What I said specifically ...
I've been saying for months that Trump's success has been a vindication of my arguments in Right-Wing Critics of American Conservatism. The failure of the conservative movement to purge the challenger seems to verify my earlier intuition that the movement is on the wane. That said, I realize that readers who haven't bought the book may not just take my word for it.
So here are a few passages from the book, that seem pretty prescient given recent developments.
This is from page 70:
The preceding pages demonstrated the impressive ability of the mainstream conservative movement to define what ideas, groups, and individuals can properly be described as conservative. By doing so, they kept more radical – or simply different – right-wing voices from reaching a larger audience or exercising major influence on the Republican Party. It is not immediately clear that it will maintain that ability in the years ahead. William F. Buckley died in 2008. There is not presently a figure who commands such universal respect among conservatives, or one who has the power to almost single-handedly excommunicate figures from the conservative movement.
And this is from page 73:
It is possible that a slow decline in the power of organized conservatism in America will usher in a new era of progressive hegemony in American politics. However, it is also conceivable that organized conservatism’s weakness will open up new space for right-wing ideological movements that have long lived on the fringe. While progressives may view some of these alternative right-wing ideologies as a superior alternative to the conservative movement they have known for seven decades, others may be much more frightening should they ever find a large base of popular support.

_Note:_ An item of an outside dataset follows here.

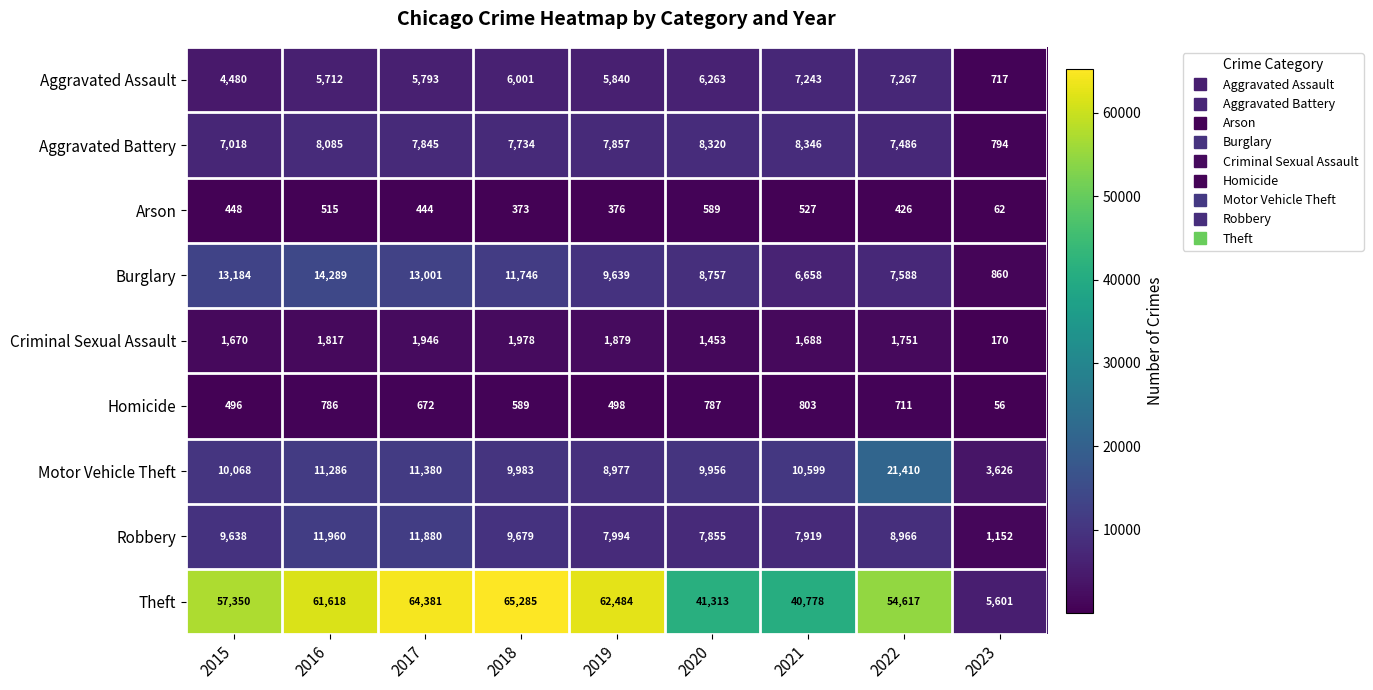

Which series has the widest spread of values?

Theft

Many on the Left have long awaited the demise of conservatism as a force in America, and will cheer its departure from the scene – should such as departure ever occur. However, progressives who seek the downfall of the conservative movement should be cautious in this regard. They are not the only ideologues who desperately wish to see conservatism sent to the dustbin of history. As this volume demonstrates, there are multiple right-wing movements that have been denied access to the mainstream political debate – largely due to the conservative movement’s aggressive enforcement of the boundaries of acceptable right-wing thought. It is possible that a rapid implosion of mainstream conservatism will usher in a new progressive consensus in American politics. It is also possible that such an implosion will offer crucial breathing space for one or more of these alternative right-wing ideologies. In a post-conservative America, one or more of the ideologies discussed in this volume may find new followers and gain new wealthy benefactors who previously backed the mainstream conservative movement. While progressives may view some of these alternatives as superior to traditional conservatism – or at least not any worse – they will surely also view others as much more dangerous and threatening to their values. If conservatism breaks down, many of its present constituents may embrace a more radical right-wing ideology, making American politics far more unstable.
There are a few more comments that look pretty good in hindsight -- though I also said a few things that already appear incorrect. In any event, I am just grateful to have stumbled on this research agenda just as it is becoming unexpectedly important.